Monitoring & Follow-up

  • Monitor FLR volume growth post-embolization to evaluate adequacy for safe hepatic resection.
  • Use fluoroscopic guidance during embolization to avoid non-target embolization and manage risks of reflux or backflow.

Risks

  • Risk of insufficient hypertrophy or disease progression during waiting interval after PVE (30–40% failure rate in colorectal liver metastases).
  • Potential complications from embolic agents including migration and non-target embolization.
  • Surgical PVL may cause inflammation and scarring complicating subsequent hepatectomy.

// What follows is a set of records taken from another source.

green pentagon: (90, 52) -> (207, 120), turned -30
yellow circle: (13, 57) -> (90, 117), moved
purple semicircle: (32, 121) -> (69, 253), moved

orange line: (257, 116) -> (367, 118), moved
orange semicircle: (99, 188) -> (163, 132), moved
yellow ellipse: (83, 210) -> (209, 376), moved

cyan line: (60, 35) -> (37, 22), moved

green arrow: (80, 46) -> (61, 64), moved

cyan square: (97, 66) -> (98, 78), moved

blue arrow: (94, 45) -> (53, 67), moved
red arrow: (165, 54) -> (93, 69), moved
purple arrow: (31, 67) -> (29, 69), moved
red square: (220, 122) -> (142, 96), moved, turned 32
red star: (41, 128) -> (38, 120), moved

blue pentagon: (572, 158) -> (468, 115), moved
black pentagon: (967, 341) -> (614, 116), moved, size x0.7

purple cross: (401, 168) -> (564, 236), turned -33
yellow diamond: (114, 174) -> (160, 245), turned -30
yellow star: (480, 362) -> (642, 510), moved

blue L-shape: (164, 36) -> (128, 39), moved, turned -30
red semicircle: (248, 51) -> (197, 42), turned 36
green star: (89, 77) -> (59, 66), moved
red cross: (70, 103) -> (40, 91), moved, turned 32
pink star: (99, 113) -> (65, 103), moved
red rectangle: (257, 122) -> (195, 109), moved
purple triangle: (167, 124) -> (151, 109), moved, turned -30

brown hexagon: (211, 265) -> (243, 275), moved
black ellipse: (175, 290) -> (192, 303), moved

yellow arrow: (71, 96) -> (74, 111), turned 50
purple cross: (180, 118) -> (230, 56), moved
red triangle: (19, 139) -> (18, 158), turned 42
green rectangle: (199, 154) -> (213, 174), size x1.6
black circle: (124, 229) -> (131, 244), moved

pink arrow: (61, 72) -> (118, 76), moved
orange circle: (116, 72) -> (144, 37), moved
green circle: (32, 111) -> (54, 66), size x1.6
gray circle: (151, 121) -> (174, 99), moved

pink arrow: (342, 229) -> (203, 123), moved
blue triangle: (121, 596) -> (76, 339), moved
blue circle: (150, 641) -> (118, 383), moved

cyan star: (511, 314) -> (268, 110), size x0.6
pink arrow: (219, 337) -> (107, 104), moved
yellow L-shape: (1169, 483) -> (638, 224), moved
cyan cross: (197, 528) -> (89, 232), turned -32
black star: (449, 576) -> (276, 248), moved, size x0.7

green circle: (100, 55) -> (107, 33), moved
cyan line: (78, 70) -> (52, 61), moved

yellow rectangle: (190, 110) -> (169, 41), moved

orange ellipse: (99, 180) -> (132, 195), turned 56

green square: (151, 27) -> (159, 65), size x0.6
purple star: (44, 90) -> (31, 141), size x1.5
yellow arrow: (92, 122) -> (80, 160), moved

Patient & Prescribing Data

Patients with limited FLR volume undergoing major liver resection, particularly colorectal liver metastases and hilar bile duct carcinoma

PVE improves FLR volume by approximately 11–12%, reducing postoperative liver failure and increasing resectability; PVE/HVE may offer faster hypertrophy but requires further prospective validation.

Clinical Best Practices

  • Prefer PVE over PVL due to minimally invasive nature and reduced perioperative morbidity.
  • Select embolic materials carefully; NBCA mixed with Lipiodol offers rapid and permanent occlusion but requires careful technique to avoid complications.
  • Consider adjunctive embolization with absolute alcohol in PVL to enhance hypertrophy response.
  • Use serial imaging to assess FLR hypertrophy before proceeding with hepatic resection.